|Review Comment: |
Dear authors, thank you very much for your precise feedback to the reviewers. The paper has matured further; all of the following is basically just nit-picking, which doesn't influence my clear recommendation to accept.
First, about your specific response to my concern regarding the expansion on "semantic heterogeneity". Your extended coverage now explains more appropriately why you consider inference on relational databases to be out of the scope of your work. Indeed, "calculations with an equivalent effect to some forms of logical inference", that's what I had in mind with my review of the previous version. I'm not sure whether your claim that "such applications of these features are not very common in practice to the best of our knowledge" is really true. Ideally you would provide some evidence based on, e.g., textbooks or survey papers from the field of relational databases. But in any case I would not consider it reasonable to ask you to provide even harder evidence by examining actual relational database data that include views, triggers, stored procedures, etc., as, in contrast to, say, LOD, they are close to impossible to find anywhere on the Web.

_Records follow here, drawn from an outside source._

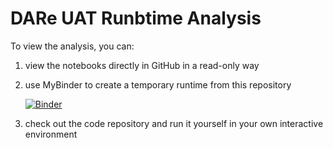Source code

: # DARe UAT Runbtime Analysis

To view the analysis, you can:
1. view the notebooks directly in GitHub in a read-only way
1. use MyBinder to create a temporary runtime from this repository

    [![Binder](https://mybinder.org/badge_logo.svg)](https://mybinder.org/v2/gh/themcclure/dare_analytics.git/master)

1. check out the code repository and run it yourself in your own interactive environment
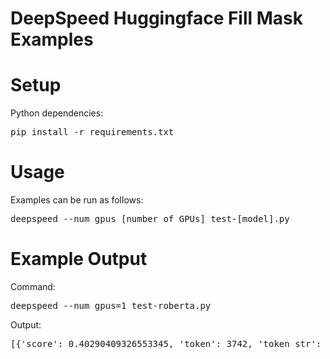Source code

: 
# DeepSpeed Huggingface Fill Mask Examples

# Setup
Python dependencies:
<pre>
pip install -r requirements.txt
</pre>

# Usage
Examples can be run as follows:
<pre>deepspeed --num_gpus [number of GPUs] test-[model].py</pre>

# Example Output
Command:
<pre>
deepspeed --num_gpus=1 test-roberta.py
</pre>

Output:
<pre>
[{'score': 0.40290409326553345, 'token': 3742, 'token_str': ' Internet', 'sequence': 'The invention of the Internet revolutionized the way we communicate with each other.'}, {'score': 0.20314466953277588, 'token': 7377, 'token_str': ' telephone', 'sequence': 'The invention of the telephone revolutionized the way we communicate with each other.'}, {'score': 0.17653286457061768, 'token': 2888, 'token_str': ' internet', 'sequence': 'The invention of the internet revolutionized the way we communicate with each other.'}, {'score': 0.06900821626186371, 'token': 4368, 'token_str': ' smartphone', 'sequence': 'The invention of the smartphone revolutionized the way we communicate with each other.'}, {'score': 0.03270129859447479, 'token': 3034, 'token_str': ' computer', 'sequence': 'The invention of the computer revolutionized the way we communicate with each other.'}]
</pre>
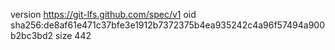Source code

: version https://git-lfs.github.com/spec/v1
oid sha256:de8af61e471c37bfe3e1912b7372375b4ea935242c4a96f57494a900b2bc3bd2
size 442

Commenting on your discussion with Reviewer 3 on the definition of "quality" I'd like to argue that there is no contradiction between defining "mapping quality as mapping utility w.r.t. a query workload posed against the mapped data" and "the notion
of multi-dimensional quality that is also frequently used in the literature". (BTW, while  and  are reasonable references to cite here, as they talk about mappings and build on this multi-dimensional definition of quality, but the more appropriate source for that definition is another reference that you have already, i.e. .) Is "utility w.r.t. a workload" actually a unidimensional measure, or are there really multiple aspects of it? In fact, Section 4.7 claims to introduce one single scoring function, but actually you are already defining two: "We […] observe a score that reflects the utility of the mappings […]. Intuitively, this score reports the percentage of successful queries for each scenario. However, in a number of cases, queries may return correct but incomplete results, or could return a mix of correct and incorrect results. In these cases, we consider per-query accuracy by means of a local per-query F-measure. Technically, our reported overall score for each scenario is the average of F-measures for each query test, rather than a simple percentile of successful queries." This could be seen as your "overall score" being a metric that aggregates two more basic metrics.
I consider your new Section 5.3 quite useful; it gives a clear impression of what it feels like to use RODI in practice. Thank you also for making Section 5.2 easier to understand thanks to examples.
* Section 5.2: misspelling: "interger"
* Reference : space missing between "Mappings" and "to".